Having finished third, sixth and fourth in the 2004, ’08 and 12 ’Olympic quad scull finals, Hore guided her three young crewmates Madeleine Edmunds, Jessica Hall and Jen Cleary to second in their Rio heat before they were the only boat eliminated in the repechage - by six one-hundredths of a second.
“After our heat we knew we had to get out a bit faster and just did not get into the same rhythm.
“It was the best field I had ever seen at an Olympic Games. I did not look at any crew and think they were not in contention.
“We just did not put it together on the day and at an Olympic Games that can mean not making the final and I could not quite believe that had happened.
“I did not even consider that we would not make the final with only one crew missing out and it was so close at the end. We did not not know when we crossed the line and then when we found out it was just shock and disbelief. I’m still devastated about it.
“I was mentally and physically in the best shape I’d ever been. To work for years and years towards that and walk away with nothing to show was devastating.”
Hardly in the mood for partying, Hore left the Olympics before the final week and said it took school visits and welcome home parades to view her campaign more objectively.
“I came home with a sense of failure that I’d let everyone down but I know I have not put in any less effort than those athletes that won events.
“I felt a bit of shame and embarrassment but I guess it’s easy to lose perspective.
“I’m proud to be the first Australian female rower to go to four Olympics and to have one Olympic medal and three from world champs but I don’t really feel distinguished because I have not necessarily got the results I would have wanted.
“I visited 12 schools after I came back from London and what that made me realise was just how special it is to be an Olympian. Doing things like that helps me as much as it helps the kids. Some of the letters I get are awesome and I reply to all of them.

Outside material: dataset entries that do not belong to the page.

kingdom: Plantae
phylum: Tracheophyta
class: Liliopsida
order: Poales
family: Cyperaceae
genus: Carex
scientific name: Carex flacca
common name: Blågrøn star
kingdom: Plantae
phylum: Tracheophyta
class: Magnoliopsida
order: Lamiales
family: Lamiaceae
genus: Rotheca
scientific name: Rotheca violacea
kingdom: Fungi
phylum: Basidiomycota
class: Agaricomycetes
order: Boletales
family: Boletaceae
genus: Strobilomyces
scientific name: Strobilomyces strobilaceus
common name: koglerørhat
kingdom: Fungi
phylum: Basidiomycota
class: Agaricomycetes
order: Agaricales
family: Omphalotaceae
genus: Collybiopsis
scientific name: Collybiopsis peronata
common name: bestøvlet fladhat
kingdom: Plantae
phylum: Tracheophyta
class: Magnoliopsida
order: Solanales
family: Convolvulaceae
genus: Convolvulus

“The welcome home parade was also a really good experience for me. I really did not want to go but I’m so glad I did.”
Having shown the form of her life leading into Rio, Hore is reluctant to just let go.
In the meantime she will discuss her future with Keogh and Driessen and continue a more social involvement in the sport that has dominated her adult life.
“They are people that I trust have my best interests at heart. That would be a factor in favour of continuing.
“Before these Games I was doing PBs on the ergo at age of 34. That’s pretty satisfying. And the last two or three years training with John Driessen on the Huon have been the best of my career. It’s just so simple training down there.
“I still take a single scull out at Huon, once a week go out with a group, am still training at the gym and riding my bike.
“I’ve been working in the canteen at Rowing Tasmania’s opening pennant regattas, making brownies for the competitors. People get a bit of a shock when they walk up but I love being a part of that. It gives me a whole new appreciation.
“To go to the Rowing Tasmania AGM and see so many volunteers that make our sport happen and see what goes on behind the scenes really makes me want to help out.
“Plus it was freezing and windy so I did not miss being out on the water.
“I’m really glad that I kept rowing because I was in a pretty bad place after London and everything that happened there. I did not think I’d get back to rowing let alone achieving the best results I ever have personally.
“At London I was really disappointed with fourth because I thought I could do better but I look back now and think with our limited preparation, that was a good result.
“I would like to try a smaller boat like a double where you have a little bit more control and only have to rely on one other person. I have not done that at an Olympics
“I would not mind a national championships to prove I can still do it. It’s just hard to think in four-year cycles and doing two or three sessions per day for that time.
“It’s hard to think about Tokyo at the moment.”